According to the passage below on the divorce dispute, on what date was the final decree of divorce granted?

(Provided passage):

++++++

II APPLICANT’S VERSION
[9] It is the applicant’s contention that the final decree of divorce granted by default was both procedurally and substantively unfair and should never have been granted. The applicant contended that from the onset, she was intent on defending the divorce and accordingly instructed Legal Aid South Africa. Her legal aid attorney, Mrs Oosthuizen, filed a notice of intention to defend on 5 July 2012, prior to the date of divorce being granted and it is alleged that the respondent was aware of the filing of this notice. Notwithstanding Legal Aid being assigned to her initially, due to her lack of trust in her legal aid attorney coupled with the dissatisfactory service she received from her, the applicant appointed a private attorney additionally to defend the action on her behalf. Hence, a second notice of intention to defend was filed on 31 July 2012.
[10] Notwithstanding the filing of two notices of intention to defend, a final decree of divorce was granted in the applicant’s absence, dissolving the marriage between the parties on the 2 August 2012. The applicant contended that the divorce order granted by default was procedurally unfair in that the respondent had failed to comply with the Uniform Rules of Court by failing to file a notice of bar after the notice of intention to defend was lodged. It was further unfair in that the applicant was not afforded the opportunity to be heard by court nor the opportunity to lodge a counterclaim against the respondent. According to the applicant, she was not informed of the date of the divorce.

++++++

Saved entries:
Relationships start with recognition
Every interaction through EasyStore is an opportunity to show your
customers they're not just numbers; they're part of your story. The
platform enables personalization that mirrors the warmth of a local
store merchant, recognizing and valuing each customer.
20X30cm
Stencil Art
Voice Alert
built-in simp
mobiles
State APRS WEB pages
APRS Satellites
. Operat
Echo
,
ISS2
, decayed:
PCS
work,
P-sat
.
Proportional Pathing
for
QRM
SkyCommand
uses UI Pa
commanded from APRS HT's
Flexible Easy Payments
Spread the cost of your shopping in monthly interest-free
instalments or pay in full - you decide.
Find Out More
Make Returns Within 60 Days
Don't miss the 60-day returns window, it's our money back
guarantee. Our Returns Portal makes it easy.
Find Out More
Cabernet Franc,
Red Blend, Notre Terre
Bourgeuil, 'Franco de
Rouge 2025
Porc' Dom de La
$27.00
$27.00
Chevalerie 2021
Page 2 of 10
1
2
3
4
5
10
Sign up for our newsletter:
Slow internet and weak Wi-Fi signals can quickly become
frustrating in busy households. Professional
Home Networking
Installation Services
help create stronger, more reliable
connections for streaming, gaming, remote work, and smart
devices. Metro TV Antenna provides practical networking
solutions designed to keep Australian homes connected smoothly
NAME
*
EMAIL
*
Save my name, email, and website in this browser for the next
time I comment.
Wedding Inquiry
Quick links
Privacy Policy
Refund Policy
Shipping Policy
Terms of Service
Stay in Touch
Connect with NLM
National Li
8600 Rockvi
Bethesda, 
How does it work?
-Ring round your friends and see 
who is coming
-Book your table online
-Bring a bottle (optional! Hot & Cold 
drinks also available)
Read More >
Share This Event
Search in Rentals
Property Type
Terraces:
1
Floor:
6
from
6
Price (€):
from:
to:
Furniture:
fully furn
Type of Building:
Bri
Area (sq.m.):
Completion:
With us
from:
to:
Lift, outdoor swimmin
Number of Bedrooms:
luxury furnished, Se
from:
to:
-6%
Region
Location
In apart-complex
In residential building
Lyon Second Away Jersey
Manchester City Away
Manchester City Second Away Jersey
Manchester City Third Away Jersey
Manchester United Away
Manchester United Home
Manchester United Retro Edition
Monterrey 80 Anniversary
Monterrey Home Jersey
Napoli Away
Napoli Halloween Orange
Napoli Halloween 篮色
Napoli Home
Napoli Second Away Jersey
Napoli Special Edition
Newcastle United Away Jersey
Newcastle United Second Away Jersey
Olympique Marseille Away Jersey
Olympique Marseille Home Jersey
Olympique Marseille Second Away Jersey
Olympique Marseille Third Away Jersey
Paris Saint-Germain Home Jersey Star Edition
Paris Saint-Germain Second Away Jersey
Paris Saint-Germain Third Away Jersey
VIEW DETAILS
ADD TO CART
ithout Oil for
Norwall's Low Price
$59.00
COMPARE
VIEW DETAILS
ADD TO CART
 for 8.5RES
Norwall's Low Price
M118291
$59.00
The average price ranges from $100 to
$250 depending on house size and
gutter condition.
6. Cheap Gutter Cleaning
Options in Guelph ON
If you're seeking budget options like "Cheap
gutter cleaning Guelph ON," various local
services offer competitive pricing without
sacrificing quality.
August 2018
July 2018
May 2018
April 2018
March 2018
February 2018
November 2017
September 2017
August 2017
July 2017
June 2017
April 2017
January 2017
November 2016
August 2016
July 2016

++++++

(Answer): 2 August 2012.